> **READING PASSAGE**
A lot of your "how much can this hold" questions depend highly on the type of steel you are using. For standard structural tube shapes, the material is usually A500 Grade C. In terms of tube size, a single 2x2x1/8" of this material with a height of roughly 3 ft can withstand a vertical load of nearly 21,400 lbs (at 4ft you're at about 18,800 lbs). The 1.5x1.5X1/8" actually isn't a "standard shape" for structural steel, although you may be able to find it in home depot. The capacity will still be well over what you will need to hold the tank though. But the moral of the story is that the vertical capacity of the member isn't usually what determines if the stand will be strong enough.

The much more important aspect is the lateral stability. Think of bumping up against the stand, or more extreme, shaking during an earthquake. To achieve the lateral stability there are a couple of different ways you can go about it. Option 1 would be a "braced frame" which is essentially what you have in your first picture in the thread. With a braced frame, you have diagonal members that transfer lateral loads at the top of the frame into vertical loads at the bottom. This technique is usually used when you bolted connections (that can rotate) as opposed to welded connections.

> **GIVEN MATERIAL**
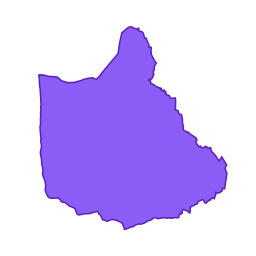 Bikita, Masvingo, Zimbabwe (Equal Earth projection), rotated 171°
{"feature_id": "62879985B26822606878793", "entity_name": "Bikita", "entity_type": "district", "adm_level": 2, "iso_a3": "ZWE", "parent_name": "Zimbabwe", "parent_adm1": "Masvingo", "projection": "equal_earth", "projection_center": [31.804, -20.202], "detail": "fine", "context": "isolated", "style": "filled", "palette": "violet", "viewbox_px": 256, "rotation_deg": 171, "n_neighbors": 0, "source": "geoboundaries", "source_scale": "gbopen_adm2", "svg_char_len": 5624}
<svg xmlns="http://www.w3.org/2000/svg" viewBox="0 0 256 256"><g transform="rotate(171 128 128)"><path d="M218.9,75.3L218.5,74.9L217.7,72.6L216.7,71.5L214.6,70.5L212.3,70.2L210.1,70.1L209.1,69.8L208.0,69.6L206.5,68.2L205.9,67.1L205.5,65.9L204.6,65.1L204.2,64.9L202.2,64.5L201.2,63.5L200.0,62.2L199.4,61.7L198.1,60.0L196.2,59.0L193.4,57.2L192.9,56.4L192.0,51.6L191.6,50.8L190.9,50.1L189.6,49.8L184.9,50.1L180.2,49.5L174.2,50.1L173.8,50.3L171.7,50.4L171.2,50.3L171.0,50.2L170.7,49.6L170.6,48.6L170.1,47.3L169.3,46.8L168.7,45.8L167.6,41.7L167.4,41.3L166.9,41.0L165.6,40.8L164.6,39.7L162.9,39.2L162.1,39.3L160.4,39.9L157.8,40.1L155.8,39.5L153.3,38.1L152.9,38.2L152.5,38.1L151.5,37.1L149.6,35.8L149.0,35.0L148.4,34.1L148.0,32.2L147.5,30.5L147.4,28.5L147.0,28.6L145.3,28.5L142.2,29.4L139.5,29.8L138.4,29.8L137.7,29.9L136.3,30.9L133.5,31.4L131.8,31.6L131.0,31.0L130.5,30.9L125.8,31.8L123.9,32.9L119.7,33.5L116.7,35.2L116.1,35.4L114.9,35.2L113.5,34.1L112.7,33.8L110.5,33.7L107.6,34.0L106.8,33.7L105.9,33.7L103.6,32.8L102.4,32.9L100.6,32.4L99.1,32.2L98.4,32.0L98.2,32.0L97.8,32.4L97.2,32.4L96.0,32.0L95.0,32.1L93.1,31.6L92.2,31.5L91.9,31.6L91.7,32.6L90.9,33.7L90.3,35.0L89.7,35.1L89.3,34.8L88.9,34.8L88.6,35.7L88.4,35.7L88.0,35.3L87.7,35.4L87.6,35.9L87.7,36.7L87.7,37.1L87.5,37.5L87.0,37.9L86.8,38.8L86.3,38.7L85.5,38.9L85.0,38.3L84.1,37.5L83.4,37.5L82.5,36.7L82.0,36.4L80.6,34.6L80.3,34.5L79.9,34.9L79.5,35.8L79.1,39.2L78.7,40.0L77.8,40.3L77.2,40.8L75.2,41.0L74.1,41.7L71.1,42.4L70.9,42.8L70.7,43.9L70.4,44.3L65.5,45.7L64.6,44.1L64.0,42.6L63.3,41.6L62.9,41.5L61.7,42.2L60.9,43.1L60.2,43.1L59.5,43.9L58.7,44.5L58.4,44.5L58.1,43.9L57.7,43.9L57.3,44.9L56.2,45.6L55.8,45.6L55.4,45.3L55.1,45.4L55.0,45.6L54.5,45.5L54.2,45.0L53.9,45.0L53.8,44.8L51.5,49.0L51.5,50.6L49.7,49.7L48.1,49.7L45.2,50.8L43.9,53.7L42.1,52.8L37.4,67.7L38.5,73.0L36.9,75.4L36.3,75.9L39.9,84.8L43.1,81.1L43.8,82.7L44.0,82.8L44.1,83.3L44.4,83.6L45.3,86.0L45.6,86.4L46.5,88.1L46.7,88.6L47.5,89.6L48.0,90.4L48.9,91.2L48.9,92.1L49.4,92.9L49.4,95.6L50.4,95.9L51.3,95.2L51.8,95.6L52.3,95.7L53.4,97.3L54.0,97.8L54.7,97.6L55.4,96.9L55.9,97.2L57.0,96.7L57.5,96.7L58.6,97.2L59.3,98.8L59.7,98.8L60.3,98.1L60.5,98.1L61.1,98.7L62.7,101.8L62.7,102.6L63.0,103.7L62.0,104.8L62.0,105.2L61.8,105.8L62.6,107.5L62.7,107.8L62.6,108.1L63.9,108.8L64.8,109.9L66.7,111.5L68.4,113.4L69.1,114.6L70.1,114.3L70.6,114.7L70.9,115.6L72.6,116.3L73.3,117.0L73.5,117.6L73.5,118.5L73.8,119.0L73.3,119.8L72.9,120.9L73.4,123.6L73.0,127.3L72.8,127.9L73.1,129.2L72.9,130.1L73.0,130.9L73.0,132.5L73.3,132.9L73.9,133.1L74.8,133.7L75.2,134.3L75.7,135.3L75.7,136.9L75.8,137.3L76.7,137.6L77.3,138.2L78.4,138.8L78.4,139.1L78.2,139.4L78.1,140.2L77.7,141.6L77.6,142.7L77.3,143.8L77.0,145.7L76.5,149.4L76.6,150.3L77.0,150.4L77.5,150.1L78.8,150.6L80.2,150.5L81.4,150.6L81.6,150.8L81.8,151.1L81.7,152.6L82.1,153.4L82.8,154.0L83.5,154.2L84.0,154.6L84.8,154.7L85.0,155.1L85.0,155.6L85.4,155.6L85.6,155.9L85.6,156.2L85.2,156.8L85.0,157.7L86.0,158.8L86.1,159.4L86.3,159.7L86.4,159.8L86.8,159.7L87.0,158.8L87.3,158.7L87.7,158.9L88.7,159.8L88.6,160.9L88.9,161.8L89.1,161.7L89.2,161.1L89.6,160.9L89.9,161.3L89.9,162.2L90.1,162.6L91.5,163.0L91.9,163.6L93.6,164.4L94.3,165.2L95.0,165.7L95.7,166.7L97.2,167.7L98.5,168.0L98.6,168.8L98.3,169.6L98.4,170.8L98.7,171.2L99.4,171.2L100.3,172.2L99.7,172.7L98.9,172.2L98.4,172.2L98.1,172.5L97.1,172.6L96.3,173.5L96.2,173.9L96.2,174.2L95.8,174.3L95.5,175.0L94.8,175.4L94.5,176.6L94.1,177.1L94.0,177.4L94.0,177.7L94.4,178.1L94.6,178.8L94.6,179.2L94.4,179.7L93.0,181.1L92.8,181.8L92.7,183.8L92.5,184.3L91.7,185.6L90.4,187.0L89.9,188.1L90.4,188.2L90.8,189.0L93.5,197.0L93.5,197.4L93.2,198.3L93.1,198.9L93.3,199.3L93.7,199.6L93.7,200.0L93.0,200.8L92.9,202.0L92.6,202.7L92.5,203.5L92.5,203.9L93.1,204.4L93.6,204.4L94.1,204.1L94.4,204.1L94.7,204.3L94.7,204.8L94.3,205.4L94.3,206.0L94.4,206.3L94.4,207.8L94.7,208.2L95.0,208.9L95.1,209.6L95.7,211.8L95.8,213.4L96.0,213.7L96.2,213.9L96.7,213.9L97.2,214.2L97.7,215.9L98.0,219.0L98.4,220.0L99.2,220.4L99.3,221.0L100.1,221.3L101.9,222.2L102.7,222.8L102.7,223.1L102.2,223.3L101.9,223.6L101.8,224.3L101.9,224.9L102.2,224.9L103.2,224.4L104.1,224.3L104.4,224.5L104.7,224.8L105.4,225.1L107.8,226.5L108.2,227.0L108.7,227.3L108.7,227.5L111.6,227.5L119.1,223.1L122.5,214.6L123.8,210.8L126.2,203.0L136.1,194.5L145.8,185.9L145.9,185.6L146.0,184.9L146.5,185.1L147.4,184.0L148.6,183.4L150.2,182.0L151.4,181.3L152.6,181.3L153.5,182.3L154.7,182.7L155.4,183.1L155.7,183.1L155.7,183.3L160.6,183.3L164.7,182.9L166.3,182.3L168.5,182.1L168.8,181.9L171.2,181.9L171.6,181.7L172.4,181.7L172.6,181.5L174.9,181.5L176.8,181.9L179.1,181.9L180.5,182.3L180.9,182.3L180.9,182.5L181.7,182.7L182.0,183.1L182.7,183.3L184.1,184.1L184.9,184.3L185.4,184.7L186.5,185.1L187.1,186.1L187.4,186.3L187.9,187.3L188.8,188.1L189.0,188.5L190.3,189.5L191.2,189.7L191.4,189.9L192.1,189.9L197.4,191.3L198.1,191.3L198.8,191.5L199.3,191.9L200.4,192.1L201.6,192.9L202.2,193.1L202.7,193.5L204.3,193.7L204.5,193.9L205.4,193.9L205.7,194.1L206.7,194.1L206.7,194.3L207.8,194.3L208.0,189.7L208.5,185.9L208.5,184.6L208.7,182.9L208.7,179.1L209.2,176.8L209.1,175.3L209.4,173.3L209.5,171.0L210.0,167.5L210.1,165.4L211.0,161.8L210.9,161.0L211.3,159.9L211.3,159.0L211.8,157.6L212.1,156.3L212.2,154.2L213.2,150.0L213.7,145.6L214.7,143.3L214.9,141.5L215.0,139.8L215.2,139.0L215.5,131.8L216.2,129.0L216.3,126.0L216.2,124.3L216.8,121.9L218.3,118.0L218.5,116.5L218.4,112.3L218.4,109.8L218.9,105.2L218.8,104.2L218.5,102.9L218.7,100.4L218.8,98.6L219.7,95.9L219.6,94.1L219.2,92.9L218.6,89.9L218.2,86.3L218.3,84.1L219.4,80.1L219.4,78.4L218.8,76.0L218.9,75.3Z" fill="#8b5cf6" stroke="#5b21b6" stroke-width="1.5"/></g></svg>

> **WHAT THIS TASK INVOLVES**
Please write out the passage on steel stand strength word for word, starting at "The much more" and ending at "to welded connections.".

> **EXPECTED ANSWER**
The much more important aspect is the lateral stability. Think of bumping up against the stand, or more extreme, shaking during an earthquake. To achieve the lateral stability there are a couple of different ways you can go about it. Option 1 would be a "braced frame" which is essentially what you have in your first picture in the thread. With a braced frame, you have diagonal members that transfer lateral loads at the top of the frame into vertical loads at the bottom. This technique is usually used when you bolted connections (that can rotate) as opposed to welded connections.